Uncertainty in Computing
posted by: mcrocker
Computers and machines (that are well designed and debugged!) are generally much more reliable than humans for completing many simple but repetitive tasks. The cotton gin changed cotton production dramatically. Calculators replaced slide rules as they became more powerful and cheaper. Computers can be programmed to automate any task that can be interfaced to electronic circuits.
As the smallest transistors continue to become smaller, the reliability of computer circuits has come under fire from the possibility of “high” defect and soft fault rates. In integrated circuit manufacturing (making computer chips), the strategy to handle fabrication defects is to simply throw away any chip that has one or more defects on it. That works just fine if the number of places that a defect can occur is small and the defect rate is small. The Intel 4004 microprocessor had between 2,000 and 3,000 transistors. The newest micro(nano?)processors have 1 billion (or more) transistors. Defect rates have to be really, really small — much better than 1 in 1 billion — for yields to be high enough to be worth it. This defect issue has been an issue for many years now. Programmable logic became a big deal in the early 1980s, in part, because of concerns about defects. There is another issue, although it mostly an issue for massively parallel supercomputers. With thousands of computer processing units running for weeks at a time each one executing billions of instruction per second (100,000 processors * 1GHz * 60 sec * 60 min * 24 hours * 7 days = 6*10^19 instructions per week), you cannot rely on the entire parallel job running to completion without a single soft fault even with a low rate. Some effort has to be taken to keep “snapshots” of the program execution to restart it if it fails in the middle of running.
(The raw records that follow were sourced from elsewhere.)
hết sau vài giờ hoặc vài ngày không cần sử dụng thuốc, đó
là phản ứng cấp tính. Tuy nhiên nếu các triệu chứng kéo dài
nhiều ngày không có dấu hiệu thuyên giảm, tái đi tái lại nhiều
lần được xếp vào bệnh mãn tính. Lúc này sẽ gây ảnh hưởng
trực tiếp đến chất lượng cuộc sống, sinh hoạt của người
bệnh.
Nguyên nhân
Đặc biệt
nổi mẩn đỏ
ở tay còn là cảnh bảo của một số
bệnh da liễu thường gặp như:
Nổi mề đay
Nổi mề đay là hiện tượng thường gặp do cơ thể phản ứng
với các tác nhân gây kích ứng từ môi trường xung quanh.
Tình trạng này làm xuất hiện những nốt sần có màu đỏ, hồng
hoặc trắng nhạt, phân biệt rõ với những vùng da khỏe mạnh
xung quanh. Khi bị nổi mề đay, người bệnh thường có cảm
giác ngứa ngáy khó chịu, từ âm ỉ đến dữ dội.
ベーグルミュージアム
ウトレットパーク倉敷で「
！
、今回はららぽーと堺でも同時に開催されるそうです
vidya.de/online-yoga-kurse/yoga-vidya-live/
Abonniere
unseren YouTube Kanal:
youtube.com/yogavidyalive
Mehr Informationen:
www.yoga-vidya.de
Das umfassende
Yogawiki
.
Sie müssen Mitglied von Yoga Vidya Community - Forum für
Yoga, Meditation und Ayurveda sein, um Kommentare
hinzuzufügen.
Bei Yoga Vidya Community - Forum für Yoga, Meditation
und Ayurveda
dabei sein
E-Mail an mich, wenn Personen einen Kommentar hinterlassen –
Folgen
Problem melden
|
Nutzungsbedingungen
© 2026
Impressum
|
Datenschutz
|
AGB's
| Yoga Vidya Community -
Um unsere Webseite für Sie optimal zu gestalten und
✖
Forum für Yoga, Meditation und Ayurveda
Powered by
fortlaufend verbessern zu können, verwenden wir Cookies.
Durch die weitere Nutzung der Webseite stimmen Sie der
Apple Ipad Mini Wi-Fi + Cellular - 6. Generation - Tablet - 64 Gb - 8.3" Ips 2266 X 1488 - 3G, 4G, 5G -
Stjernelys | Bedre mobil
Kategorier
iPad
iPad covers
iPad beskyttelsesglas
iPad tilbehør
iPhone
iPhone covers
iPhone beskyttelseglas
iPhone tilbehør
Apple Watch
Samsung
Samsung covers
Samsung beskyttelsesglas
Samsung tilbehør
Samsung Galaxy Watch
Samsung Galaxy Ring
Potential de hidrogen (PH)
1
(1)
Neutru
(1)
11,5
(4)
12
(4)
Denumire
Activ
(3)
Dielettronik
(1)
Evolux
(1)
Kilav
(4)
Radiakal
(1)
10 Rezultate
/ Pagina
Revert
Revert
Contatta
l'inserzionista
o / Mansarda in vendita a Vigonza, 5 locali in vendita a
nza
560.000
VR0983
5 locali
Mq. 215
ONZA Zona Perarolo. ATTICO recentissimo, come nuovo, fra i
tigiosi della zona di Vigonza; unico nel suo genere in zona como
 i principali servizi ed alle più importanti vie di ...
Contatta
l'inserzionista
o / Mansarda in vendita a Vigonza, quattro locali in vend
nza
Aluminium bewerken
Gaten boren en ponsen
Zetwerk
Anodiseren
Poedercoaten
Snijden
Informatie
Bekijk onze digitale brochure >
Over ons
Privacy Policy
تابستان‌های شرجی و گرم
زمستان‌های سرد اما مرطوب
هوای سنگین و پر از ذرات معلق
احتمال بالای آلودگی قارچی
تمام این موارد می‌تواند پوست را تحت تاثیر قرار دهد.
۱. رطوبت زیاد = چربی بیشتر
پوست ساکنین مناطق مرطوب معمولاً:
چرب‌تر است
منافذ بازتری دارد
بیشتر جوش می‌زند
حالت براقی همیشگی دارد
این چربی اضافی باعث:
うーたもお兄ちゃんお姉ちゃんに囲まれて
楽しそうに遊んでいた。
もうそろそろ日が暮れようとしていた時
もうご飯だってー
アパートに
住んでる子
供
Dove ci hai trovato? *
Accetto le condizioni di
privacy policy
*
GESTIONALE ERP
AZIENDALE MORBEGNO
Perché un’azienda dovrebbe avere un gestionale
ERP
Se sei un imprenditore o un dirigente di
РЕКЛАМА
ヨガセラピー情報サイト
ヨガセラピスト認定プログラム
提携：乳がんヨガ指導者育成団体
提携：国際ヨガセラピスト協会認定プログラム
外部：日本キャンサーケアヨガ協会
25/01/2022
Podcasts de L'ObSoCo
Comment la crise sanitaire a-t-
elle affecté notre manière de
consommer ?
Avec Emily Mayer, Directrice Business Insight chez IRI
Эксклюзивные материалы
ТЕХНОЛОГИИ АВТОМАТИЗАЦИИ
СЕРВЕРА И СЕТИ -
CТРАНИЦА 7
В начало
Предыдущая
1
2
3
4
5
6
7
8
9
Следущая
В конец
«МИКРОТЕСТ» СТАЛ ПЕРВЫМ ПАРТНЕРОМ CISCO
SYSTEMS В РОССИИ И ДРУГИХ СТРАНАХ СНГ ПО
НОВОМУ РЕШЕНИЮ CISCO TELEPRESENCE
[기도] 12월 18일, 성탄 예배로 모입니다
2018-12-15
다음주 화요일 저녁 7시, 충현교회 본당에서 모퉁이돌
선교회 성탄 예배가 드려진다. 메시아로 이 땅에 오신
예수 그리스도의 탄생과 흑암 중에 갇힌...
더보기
As computers become more powerful and are used to do more amazing things, the small weaknesses get compounded and become glaring. Each transistor requires less power, but there are more of them in a smaller space. Now, personal computers overheat with ease (if the CPU fan were to fail), and the most powerful supercomputer in the world is almost one of the most likely to fail (if it is being used to full capacity without preventative measures).